Carnival Corp has made the surprise decision to slash its annual profit forecast due to the increasing pressure on its margins caused by higher fuel costs. The move comes amid rising geopolitical tensions and disruptions to global energy supplies, which have pushed up oil prices. As the only major U.S. cruise line that does not hedge fuel, Carnival is particularly vulnerable to these fluctuations. This has resulted in a significant impact on the company's bottom line, with investors taking notice of the change in guidance.
The recent attacks on oil and transport facilities across the Middle East have disrupted global supply chains and led to an increase in oil prices. The Strait of Hormuz, which carries about a fifth of global oil flows, has been particularly affected by these disruptions. This has resulted in higher fuel costs for Carnival, which is expected to have a significant impact on its profits. With Brent crude averaging $90 a barrel for the rest of April and May, and $85 in the third quarter, Carnival's profit forecast has been revised downward.
Carnival Corp expects full-year adjusted earnings per share to be about $2.21, below its previous expectation of up to $2.48. This represents a significant downgrade, with investors taking note of the change in guidance. The company's shares have fallen nearly 5% in early trading and are down 17% so far this year, reflecting the impact of the revised profit forecast.
The company has stated that its guidance assumes Brent crude averages $90 a barrel for the rest of April and May, $85 in the third quarter, and $80 in the fourth quarter. This is based on fuel purchased in March and early April rather than current spot prices. However, with oil prices continuing to rise, it remains to be seen how Carnival will manage its costs and maintain profitability.
Carnival Corp has stated that it will not speculate on any impact from the current geographical conflict, adding that it has minimal exposure to the region. This is a cautious approach, given the uncertainty surrounding the situation.
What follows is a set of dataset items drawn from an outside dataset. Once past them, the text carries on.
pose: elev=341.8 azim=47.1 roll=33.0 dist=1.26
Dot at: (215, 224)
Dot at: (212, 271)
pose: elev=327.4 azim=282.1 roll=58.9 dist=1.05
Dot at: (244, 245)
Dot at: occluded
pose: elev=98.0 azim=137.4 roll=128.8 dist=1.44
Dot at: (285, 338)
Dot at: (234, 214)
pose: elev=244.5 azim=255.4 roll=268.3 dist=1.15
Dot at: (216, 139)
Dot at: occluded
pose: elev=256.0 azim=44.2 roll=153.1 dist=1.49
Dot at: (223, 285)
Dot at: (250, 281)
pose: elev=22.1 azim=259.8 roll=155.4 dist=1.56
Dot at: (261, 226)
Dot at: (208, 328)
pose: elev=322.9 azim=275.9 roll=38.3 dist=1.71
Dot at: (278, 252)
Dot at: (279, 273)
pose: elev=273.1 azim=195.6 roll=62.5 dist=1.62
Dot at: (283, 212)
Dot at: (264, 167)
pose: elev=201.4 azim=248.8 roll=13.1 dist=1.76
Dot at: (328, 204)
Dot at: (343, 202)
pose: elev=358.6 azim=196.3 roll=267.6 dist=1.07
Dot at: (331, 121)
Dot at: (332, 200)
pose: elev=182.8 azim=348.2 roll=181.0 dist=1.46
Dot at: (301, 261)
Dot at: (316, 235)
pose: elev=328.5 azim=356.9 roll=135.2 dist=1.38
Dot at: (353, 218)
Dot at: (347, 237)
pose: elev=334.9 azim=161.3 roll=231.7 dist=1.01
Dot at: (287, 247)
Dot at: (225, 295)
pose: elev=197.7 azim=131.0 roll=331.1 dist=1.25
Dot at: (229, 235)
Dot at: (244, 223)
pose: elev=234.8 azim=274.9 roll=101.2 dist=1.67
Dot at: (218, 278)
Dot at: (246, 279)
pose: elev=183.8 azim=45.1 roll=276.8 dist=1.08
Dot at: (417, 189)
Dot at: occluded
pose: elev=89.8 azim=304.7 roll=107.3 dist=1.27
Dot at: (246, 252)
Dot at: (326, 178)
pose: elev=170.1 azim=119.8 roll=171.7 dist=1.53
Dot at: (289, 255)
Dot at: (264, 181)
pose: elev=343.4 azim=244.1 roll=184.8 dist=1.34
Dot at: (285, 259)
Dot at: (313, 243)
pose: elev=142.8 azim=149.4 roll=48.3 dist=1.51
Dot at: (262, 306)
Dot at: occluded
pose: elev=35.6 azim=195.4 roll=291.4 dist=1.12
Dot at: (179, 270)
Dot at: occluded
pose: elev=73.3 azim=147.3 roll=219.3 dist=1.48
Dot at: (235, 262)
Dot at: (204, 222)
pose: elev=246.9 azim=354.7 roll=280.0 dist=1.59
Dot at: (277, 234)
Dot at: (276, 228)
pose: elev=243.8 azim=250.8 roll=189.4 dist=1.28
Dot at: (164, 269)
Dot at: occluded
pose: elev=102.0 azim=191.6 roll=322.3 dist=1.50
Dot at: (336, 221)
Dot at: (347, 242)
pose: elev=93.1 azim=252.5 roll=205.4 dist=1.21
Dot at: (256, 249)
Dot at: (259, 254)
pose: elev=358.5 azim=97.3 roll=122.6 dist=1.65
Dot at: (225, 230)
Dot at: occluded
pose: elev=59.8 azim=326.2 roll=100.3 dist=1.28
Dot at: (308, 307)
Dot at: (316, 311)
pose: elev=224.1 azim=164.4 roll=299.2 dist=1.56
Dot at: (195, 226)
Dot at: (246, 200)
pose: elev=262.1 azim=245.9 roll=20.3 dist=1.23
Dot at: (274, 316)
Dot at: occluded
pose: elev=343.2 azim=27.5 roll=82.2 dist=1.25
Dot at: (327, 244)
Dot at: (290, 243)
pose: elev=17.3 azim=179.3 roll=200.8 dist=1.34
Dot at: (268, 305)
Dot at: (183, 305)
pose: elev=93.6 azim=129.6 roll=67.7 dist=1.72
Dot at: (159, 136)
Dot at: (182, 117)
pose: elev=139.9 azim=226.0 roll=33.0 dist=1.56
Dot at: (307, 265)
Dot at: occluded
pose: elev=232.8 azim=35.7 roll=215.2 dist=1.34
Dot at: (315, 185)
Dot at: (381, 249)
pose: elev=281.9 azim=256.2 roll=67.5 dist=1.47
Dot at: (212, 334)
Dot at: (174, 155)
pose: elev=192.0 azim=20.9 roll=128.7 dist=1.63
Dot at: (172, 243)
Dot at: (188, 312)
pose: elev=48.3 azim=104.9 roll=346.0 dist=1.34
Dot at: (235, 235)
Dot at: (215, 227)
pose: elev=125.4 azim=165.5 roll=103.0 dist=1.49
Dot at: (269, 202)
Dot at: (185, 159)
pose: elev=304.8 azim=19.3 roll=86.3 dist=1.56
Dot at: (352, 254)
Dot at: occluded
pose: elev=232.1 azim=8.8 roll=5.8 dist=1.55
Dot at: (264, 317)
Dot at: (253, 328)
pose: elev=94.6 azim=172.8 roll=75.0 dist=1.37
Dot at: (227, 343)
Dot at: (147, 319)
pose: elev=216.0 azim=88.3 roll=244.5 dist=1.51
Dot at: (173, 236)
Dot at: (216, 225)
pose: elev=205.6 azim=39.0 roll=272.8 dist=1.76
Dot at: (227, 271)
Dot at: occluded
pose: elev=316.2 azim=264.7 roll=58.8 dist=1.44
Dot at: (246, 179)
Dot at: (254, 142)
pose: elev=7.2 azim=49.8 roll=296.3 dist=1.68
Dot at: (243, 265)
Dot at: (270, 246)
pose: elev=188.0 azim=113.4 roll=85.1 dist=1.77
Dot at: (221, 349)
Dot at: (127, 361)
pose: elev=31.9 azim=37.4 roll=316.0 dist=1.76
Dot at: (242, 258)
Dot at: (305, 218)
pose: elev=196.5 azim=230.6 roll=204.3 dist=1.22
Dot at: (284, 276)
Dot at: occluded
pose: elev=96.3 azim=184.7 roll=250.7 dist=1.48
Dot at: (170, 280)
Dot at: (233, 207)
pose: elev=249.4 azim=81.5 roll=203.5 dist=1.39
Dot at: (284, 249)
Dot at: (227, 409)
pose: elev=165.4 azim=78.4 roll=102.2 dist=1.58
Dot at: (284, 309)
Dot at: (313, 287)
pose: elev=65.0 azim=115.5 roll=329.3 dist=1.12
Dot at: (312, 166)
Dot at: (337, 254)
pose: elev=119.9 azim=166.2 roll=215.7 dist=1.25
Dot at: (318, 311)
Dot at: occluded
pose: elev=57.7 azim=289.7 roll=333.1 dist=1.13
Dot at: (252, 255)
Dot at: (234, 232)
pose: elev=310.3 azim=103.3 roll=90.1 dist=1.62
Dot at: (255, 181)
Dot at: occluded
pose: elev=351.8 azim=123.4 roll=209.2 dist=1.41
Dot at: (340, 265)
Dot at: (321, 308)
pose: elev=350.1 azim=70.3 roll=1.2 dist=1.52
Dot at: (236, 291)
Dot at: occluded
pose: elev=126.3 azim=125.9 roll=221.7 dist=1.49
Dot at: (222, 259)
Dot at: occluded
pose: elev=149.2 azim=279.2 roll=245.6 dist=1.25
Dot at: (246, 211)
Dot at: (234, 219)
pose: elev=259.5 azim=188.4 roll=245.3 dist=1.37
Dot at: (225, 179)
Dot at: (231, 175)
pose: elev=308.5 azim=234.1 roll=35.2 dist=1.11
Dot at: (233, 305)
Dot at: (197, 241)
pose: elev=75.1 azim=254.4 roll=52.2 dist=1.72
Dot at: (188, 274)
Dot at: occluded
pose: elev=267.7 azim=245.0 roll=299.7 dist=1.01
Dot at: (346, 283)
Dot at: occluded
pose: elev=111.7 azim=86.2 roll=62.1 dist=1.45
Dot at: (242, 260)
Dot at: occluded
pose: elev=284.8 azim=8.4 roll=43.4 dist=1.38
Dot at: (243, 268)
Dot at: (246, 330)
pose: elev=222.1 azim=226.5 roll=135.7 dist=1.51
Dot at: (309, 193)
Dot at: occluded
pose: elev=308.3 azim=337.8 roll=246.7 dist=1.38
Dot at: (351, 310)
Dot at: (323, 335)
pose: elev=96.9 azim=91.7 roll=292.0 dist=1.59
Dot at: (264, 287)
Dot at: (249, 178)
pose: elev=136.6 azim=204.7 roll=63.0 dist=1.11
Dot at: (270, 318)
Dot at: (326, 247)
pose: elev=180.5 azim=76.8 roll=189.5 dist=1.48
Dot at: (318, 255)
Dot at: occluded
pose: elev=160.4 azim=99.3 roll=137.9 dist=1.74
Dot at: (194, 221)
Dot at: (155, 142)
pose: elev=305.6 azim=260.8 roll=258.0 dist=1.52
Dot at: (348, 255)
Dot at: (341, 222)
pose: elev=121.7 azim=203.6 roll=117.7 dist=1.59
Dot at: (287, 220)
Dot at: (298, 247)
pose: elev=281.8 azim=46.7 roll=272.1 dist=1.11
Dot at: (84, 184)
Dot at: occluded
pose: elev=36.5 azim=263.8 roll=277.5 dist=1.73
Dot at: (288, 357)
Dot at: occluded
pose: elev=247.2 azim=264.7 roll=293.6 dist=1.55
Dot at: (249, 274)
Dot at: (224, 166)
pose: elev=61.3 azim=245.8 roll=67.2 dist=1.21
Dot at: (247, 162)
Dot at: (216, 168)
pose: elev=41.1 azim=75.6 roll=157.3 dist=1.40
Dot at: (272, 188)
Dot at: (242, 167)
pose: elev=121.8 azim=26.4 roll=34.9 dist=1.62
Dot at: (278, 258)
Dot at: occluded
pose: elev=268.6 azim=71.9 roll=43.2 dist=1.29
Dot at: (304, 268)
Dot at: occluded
However, with fuel costs continuing to rise, it remains to be seen how Carnival will navigate these challenges.
The impact of rising fuel costs on the cruise industry will be felt across the board, with Carnival's decision to cut its profit forecast serving as a warning to other operators. The company's strong bookings and resilient demand show that the sector is still able to weather economic uncertainty. However, with fuel costs continuing to rise, it remains to be seen how Carnival will manage its costs and maintain profitability.
Carnival Corp expects nearly $150 million in operational gains from higher yields and lower non-fuel costs to help offset more than $500 million in higher fuel expenses. This represents a significant challenge for the company, which must balance its desire to increase revenue with the need to manage its costs. With fuel prices continuing to rise, it remains to be seen how Carnival will navigate these challenges.
Carnival Corp has announced that bookings for 2026 were up double digits, which further pulled forward its already record booked position for the remainder of the year. This is a positive sign for the company, which shows that demand remains resilient despite economic uncertainty. However, with fuel costs continuing to rise, it remains to be seen how Carnival will manage its costs and maintain profitability.
Carnival Corp has also announced a $2.5 billion share buyback, which reflects the company's confidence in its long-term prospects. This is a positive sign for investors, who see the move as a vote of confidence in the company's ability to navigate challenging market conditions.
The impact of rising fuel costs on the cruise industry will be felt across the board, with Carnival's decision to cut its profit forecast serving as a warning to other operators.